Is An Orbitally Tuned Paleozoic Timescale Achievable?

Astrochronology has revolutionized Cenozoic chronostratigraphy, and is gradually being applied to older parts of the geologic timescale, however there are a number of substantial challenges that have limited the utility of this method for refining Paleozoic chronostratigraphy. First, the lack of deep-sea cores containing Paleozoic strata makes intercontinental correlation and global chronostratigraphy significantly more complicated than working in younger eras. Paleontological endemism, an incomplete epicontinental record, regional biological and lithological terminology (“state-line faults”), and a lack of integration between fields have all hindered Paleozoic efforts towards high-resolution chronostratigraphy. Second, the lack of sufficient radiometric data to reliably calibrate observed stratigraphic rhythms to temporal periods has served as a major obstacle to the development of accurate orbital time scales.
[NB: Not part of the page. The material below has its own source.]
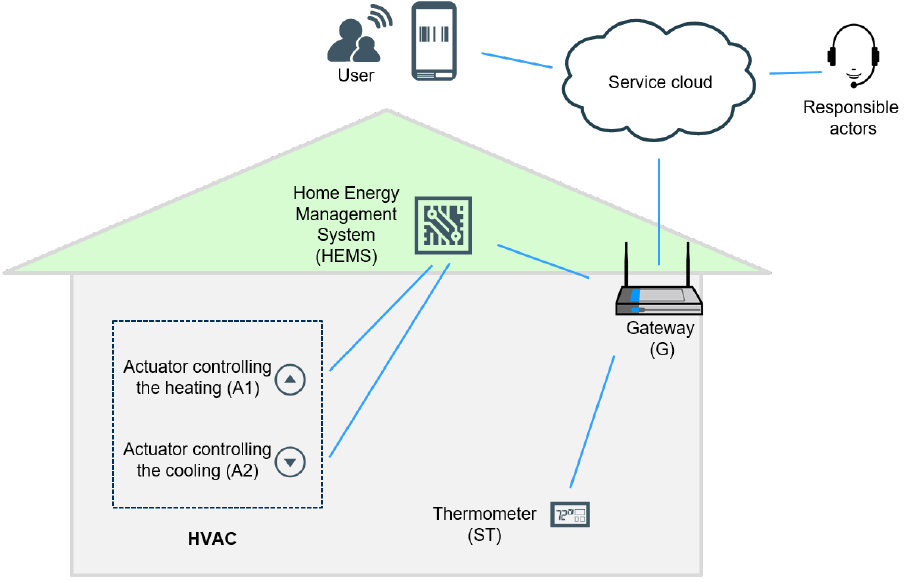
Figure 7. Smart home and HVAC hijacking use-case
Detailed biostratigraphic and carbon isotopic data amassed from European and North American study sites demonstrates that high-resolution global correlations are now clearly within reach for portions of the Silurian. In addition, the recent development of an inverse method for quantitative identification and calibration of orbital signals preserved in the rock record (Average Spectral Misfit, or ASM) overcomes the second major challenge of insufficient radiometric data. Here we present the results of ASM analysis of a high-resolution δ¹³C_carb data set from the Silurian Visby Formation in Gotland (Sweden) that captures the onset of the early Sheinwoodian (Ireviken) positive carbon isotope excursion. Our analysis indicates that the null hypothesis (no orbital signal) can be rejected with a high degree of confidence (<0.2% probability) and provides the first segment of an orbitally-tuned Silurian timescale demonstrating that, although difficult and replete with challenges unique to the era, an orbitally-tuned Paleozoic timescale is indeed achievable.